In Andheri West citizens held a plantation drive in the early hours of Independence Day. Dhaval Shah, founder of the Lokhandwala Oshiwara Citizen’s Association (LOCA), and a local resident, said that all the tall buildings in their locality were illuminated by the BMC.

“There are nearly 500 residential buildings affiliated with us – almost all had a flag hoisting ceremony. Besides this, members from our forum arranged a plantation drive in a local BMC garden, along with school children,” Shah said.

Meanwhile, civic officials have decided to illuminate at least one sky scrapper that has an unhindered view in every municipal ward with the tricolour.

Over 12,000 residents from Thakur Village, Kandivali East, participated in Azadi ka Amrit Mahotsav. Such was their enthusiasm that 200 housing societies invested 20 lakh without help from the civic body. Five thousand students and 7000 residents held a 550-metre-long tricolour, which was carried for 2kms from Thakur College of Science and Commerce to Nature’s Basket Circle. Senior citizens too joined in the revelry and were felicitated with embossed silver coins.

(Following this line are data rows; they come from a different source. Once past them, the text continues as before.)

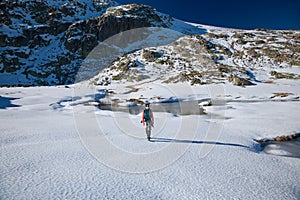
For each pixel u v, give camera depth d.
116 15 69.00
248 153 7.45
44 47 60.53
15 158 5.92
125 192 4.16
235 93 26.88
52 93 26.83
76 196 3.90
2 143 7.48
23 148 6.95
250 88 29.55
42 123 11.84
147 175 5.04
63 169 5.21
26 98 22.81
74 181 4.55
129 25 63.34
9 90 27.50
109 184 4.48
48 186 4.26
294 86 29.81
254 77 36.06
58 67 52.81
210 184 4.70
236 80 32.41
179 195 4.16
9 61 50.06
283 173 5.71
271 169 5.96
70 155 6.33
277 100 23.05
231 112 17.36
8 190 4.01
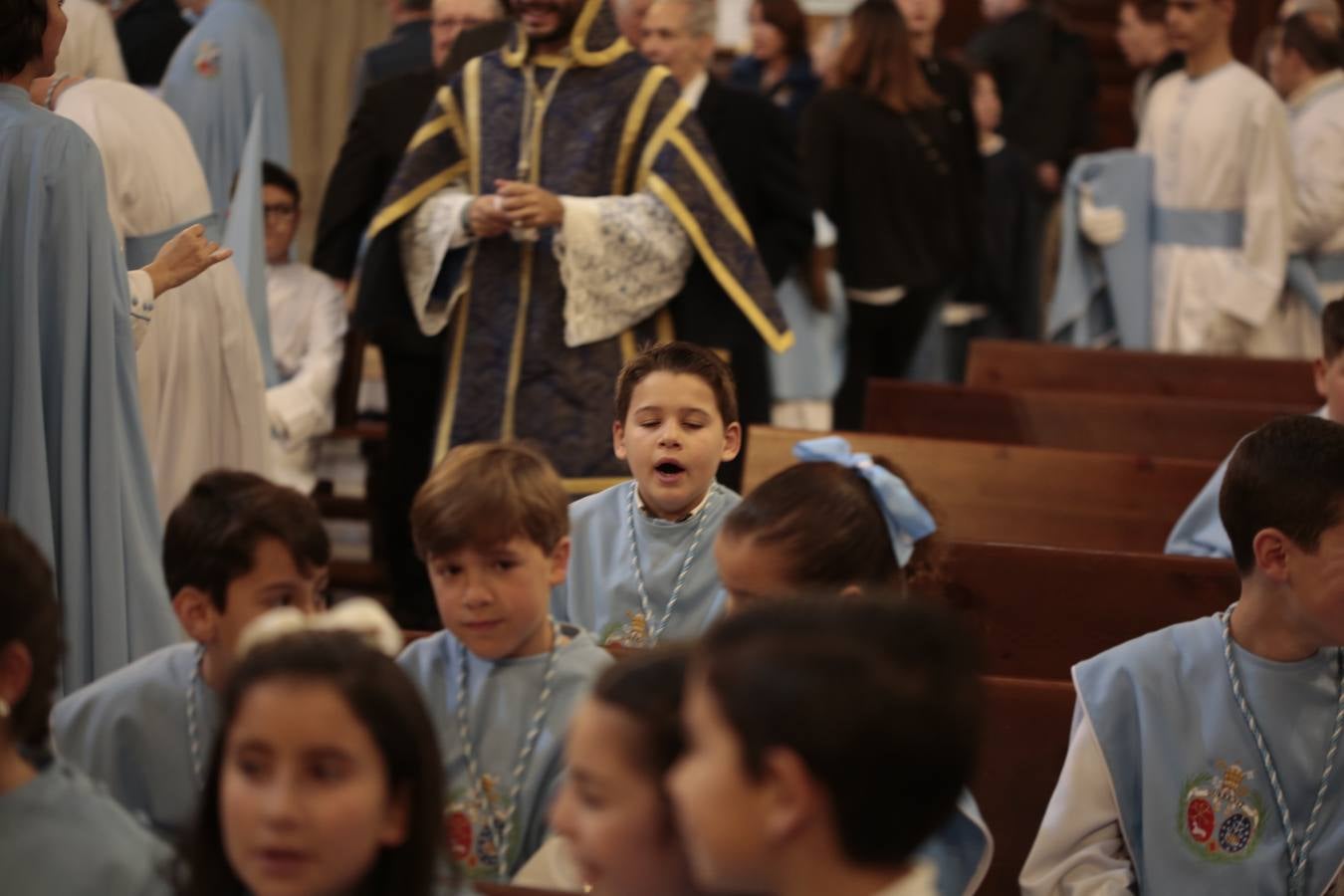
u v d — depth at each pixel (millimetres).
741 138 14273
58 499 8242
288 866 4352
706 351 7973
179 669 6246
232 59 15789
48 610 4934
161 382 10617
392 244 12164
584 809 4312
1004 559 8938
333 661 4445
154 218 10383
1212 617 6980
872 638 3770
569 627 6637
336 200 14500
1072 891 6582
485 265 11805
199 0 16969
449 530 5906
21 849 4852
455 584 6016
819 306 15703
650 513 8016
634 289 11602
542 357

Eighty women bikers rode pillion with other women as they hit the streets at 6:30 am to wake up the residents of Thakur village. It was a part of a Jan Jagruti exercise.

Rahul Tangri, chairman, Thakur Village Cultural and Sports Association, and Nisha Parulekar, part of Soch Sayani group, spearheaded the mahotsav in Thakur Village, contributing from their own pockets.

“The traffic police and cops took good care of us. No inconvenience was caused to anyone. It was a superhit event, and we were awash with a feeling of patriotism when we carried the flag. The seniors too joined in on wheelchairs. We felicitated retired army officers, and the flag hoisting was done by our conservancy workers,” said Tangri.